Stored data entries
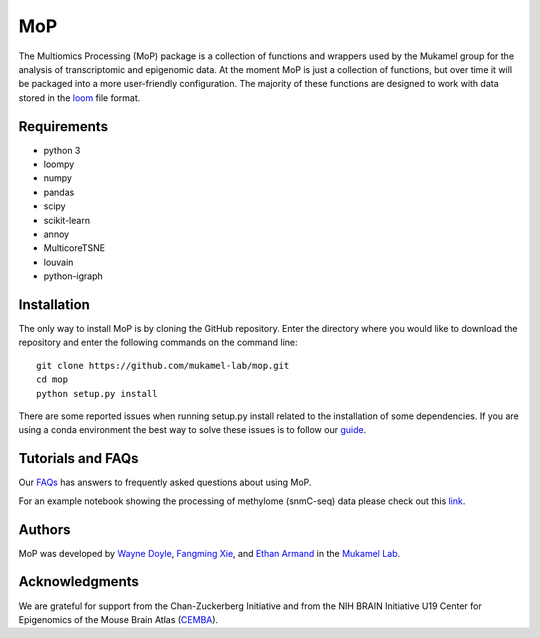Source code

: MoP
================

The Multiomics Processing (MoP) package is a collection of functions and wrappers
used by the Mukamel group for the analysis of transcriptomic and epigenomic data. At the
moment MoP is just a collection of functions, but over time it will be packaged into a more
user-friendly configuration. The majority of these functions are designed to work with
data stored in the `loom <http://loompy.org/>`_ file format.

Requirements
------------
* python 3
* loompy
* numpy
* pandas
* scipy
* scikit-learn
* annoy
* MulticoreTSNE
* louvain
* python-igraph

Installation
------------
The only way to install MoP is by cloning the GitHub repository. Enter the directory
where you would like to download the repository and enter the following commands on
the command line::

    git clone https://github.com/mukamel-lab/mop.git
    cd mop
    python setup.py install

There are some reported issues when running setup.py install related to the installation
of some dependencies. If you are using a conda environment the best way to solve these
issues is to follow our `guide <docs/mop_conda_guide.rst>`_.

Tutorials and FAQs
--------------------
Our `FAQs <docs/faqs.rst>`_ has answers to frequently asked questions about using MoP.

For an example notebook showing the processing of methylome (snmC-seq) data please check out
this `link <docs/process_snmc_example.ipynb>`_.

Authors
-------
MoP was developed by `Wayne Doyle <widoyle@ucsd.edu>`_, `Fangming Xie <f7xie@ucsd.edu>`_,
and `Ethan Armand <earmand@ucsd.edu>`_ in the `Mukamel Lab <https://brainome.ucsd.edu/>`_.


Acknowledgments
----------------
We are grateful for support from the Chan-Zuckerberg Initiative and from the NIH
BRAIN Initiative U19 Center for Epigenomics of the Mouse Brain Atlas
(`CEMBA <https://biccn.org/teams/u19-ecker/>`_).

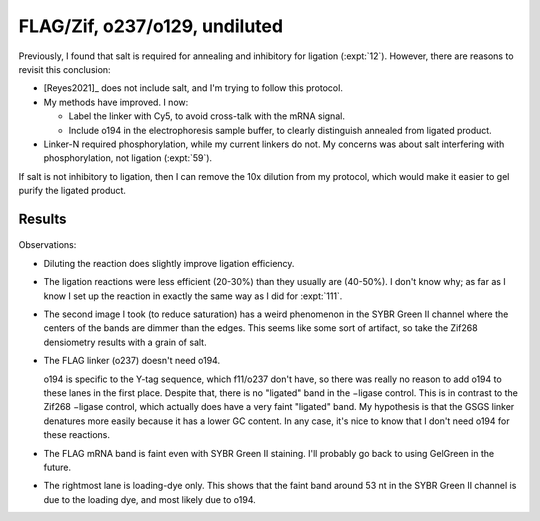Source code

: ******************************
FLAG/Zif, o237/o129, undiluted
******************************

Previously, I found that salt is required for annealing and inhibitory for 
ligation (:expt:`12`).  However, there are reasons to revisit this conclusion:

- [Reyes2021]_ does not include salt, and I'm trying to follow this protocol.

- My methods have improved.  I now:

  - Label the linker with Cy5, to avoid cross-talk with the mRNA signal.

  - Include o194 in the electrophoresis sample buffer, to clearly distinguish 
    annealed from ligated product.

- Linker-N required phosphorylation, while my current linkers do not.  My 
  concerns was about salt interfering with phosphorylation, not ligation 
  (:expt:`59`).

If salt is not inhibitory to ligation, then I can remove the 10x dilution from 
my protocol, which would make it easier to gel purify the ligated product.

Results
=======
.. protocol:: 20210514_ligate_undiluted_salt.txt

.. figure:: 20210514_ligate_undiluted_salt.svg

Observations:

- Diluting the reaction does slightly improve ligation efficiency.

- The ligation reactions were less efficient (20-30%) than they usually are 
  (40-50%).  I don't know why; as far as I know I set up the reaction in 
  exactly the same way as I did for :expt:`111`.

- The second image I took (to reduce saturation) has a weird phenomenon in the 
  SYBR Green II channel where the centers of the bands are dimmer than the 
  edges.  This seems like some sort of artifact, so take the Zif268 densiometry 
  results with a grain of salt.

- The FLAG linker (o237) doesn't need o194.  
  
  o194 is specific to the Y-tag sequence, which f11/o237 don't have, so there 
  was really no reason to add o194 to these lanes in the first place.  Despite 
  that, there is no "ligated" band in the −ligase control.  This is in contrast 
  to the Zif268 −ligase control, which actually does have a very faint 
  "ligated" band.  My hypothesis is that the GSGS linker denatures more easily 
  because it has a lower GC content.  In any case, it's nice to know that I 
  don't need o194 for these reactions.

- The FLAG mRNA band is faint even with SYBR Green II staining.  I'll probably 
  go back to using GelGreen in the future.

- The rightmost lane is loading-dye only.  This shows that the faint band 
  around 53 nt in the SYBR Green II channel is due to the loading dye, and most 
  likely due to o194.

What to produce — Retype the data above as given, letting no picture into the copy.

Exercise response —
Source code

: MoP
================

The Multiomics Processing (MoP) package is a collection of functions and wrappers
used by the Mukamel group for the analysis of transcriptomic and epigenomic data. At the
moment MoP is just a collection of functions, but over time it will be packaged into a more
user-friendly configuration. The majority of these functions are designed to work with
data stored in the `loom <http://loompy.org/>`_ file format.

Requirements
------------
* python 3
* loompy
* numpy
* pandas
* scipy
* scikit-learn
* annoy
* MulticoreTSNE
* louvain
* python-igraph

Installation
------------
The only way to install MoP is by cloning the GitHub repository. Enter the directory
where you would like to download the repository and enter the following commands on
the command line::

    git clone https://github.com/mukamel-lab/mop.git
    cd mop
    python setup.py install

There are some reported issues when running setup.py install related to the installation
of some dependencies. If you are using a conda environment the best way to solve these
issues is to follow our `guide <docs/mop_conda_guide.rst>`_.

Tutorials and FAQs
--------------------
Our `FAQs <docs/faqs.rst>`_ has answers to frequently asked questions about using MoP.

For an example notebook showing the processing of methylome (snmC-seq) data please check out
this `link <docs/process_snmc_example.ipynb>`_.

Authors
-------
MoP was developed by `Wayne Doyle <widoyle@ucsd.edu>`_, `Fangming Xie <f7xie@ucsd.edu>`_,
and `Ethan Armand <earmand@ucsd.edu>`_ in the `Mukamel Lab <https://brainome.ucsd.edu/>`_.


Acknowledgments
----------------
We are grateful for support from the Chan-Zuckerberg Initiative and from the NIH
BRAIN Initiative U19 Center for Epigenomics of the Mouse Brain Atlas
(`CEMBA <https://biccn.org/teams/u19-ecker/>`_).

Source code

: ******************************
FLAG/Zif, o237/o129, undiluted
******************************

Previously, I found that salt is required for annealing and inhibitory for 
ligation (:expt:`12`).  However, there are reasons to revisit this conclusion:

- [Reyes2021]_ does not include salt, and I'm trying to follow this protocol.

- My methods have improved.  I now:

  - Label the linker with Cy5, to avoid cross-talk with the mRNA signal.

  - Include o194 in the electrophoresis sample buffer, to clearly distinguish 
    annealed from ligated product.

- Linker-N required phosphorylation, while my current linkers do not.  My 
  concerns was about salt interfering with phosphorylation, not ligation 
  (:expt:`59`).

If salt is not inhibitory to ligation, then I can remove the 10x dilution from 
my protocol, which would make it easier to gel purify the ligated product.

Results
=======
.. protocol:: 20210514_ligate_undiluted_salt.txt

.. figure:: 20210514_ligate_undiluted_salt.svg

Observations:

- Diluting the reaction does slightly improve ligation efficiency.

- The ligation reactions were less efficient (20-30%) than they usually are 
  (40-50%).  I don't know why; as far as I know I set up the reaction in 
  exactly the same way as I did for :expt:`111`.

- The second image I took (to reduce saturation) has a weird phenomenon in the 
  SYBR Green II channel where the centers of the bands are dimmer than the 
  edges.  This seems like some sort of artifact, so take the Zif268 densiometry 
  results with a grain of salt.

- The FLAG linker (o237) doesn't need o194.  
  
  o194 is specific to the Y-tag sequence, which f11/o237 don't have, so there 
  was really no reason to add o194 to these lanes in the first place.  Despite 
  that, there is no "ligated" band in the −ligase control.  This is in contrast 
  to the Zif268 −ligase control, which actually does have a very faint 
  "ligated" band.  My hypothesis is that the GSGS linker denatures more easily 
  because it has a lower GC content.  In any case, it's nice to know that I 
  don't need o194 for these reactions.

- The FLAG mRNA band is faint even with SYBR Green II staining.  I'll probably 
  go back to using GelGreen in the future.

- The rightmost lane is loading-dye only.  This shows that the faint band 
  around 53 nt in the SYBR Green II channel is due to the loading dye, and most 
  likely due to o194.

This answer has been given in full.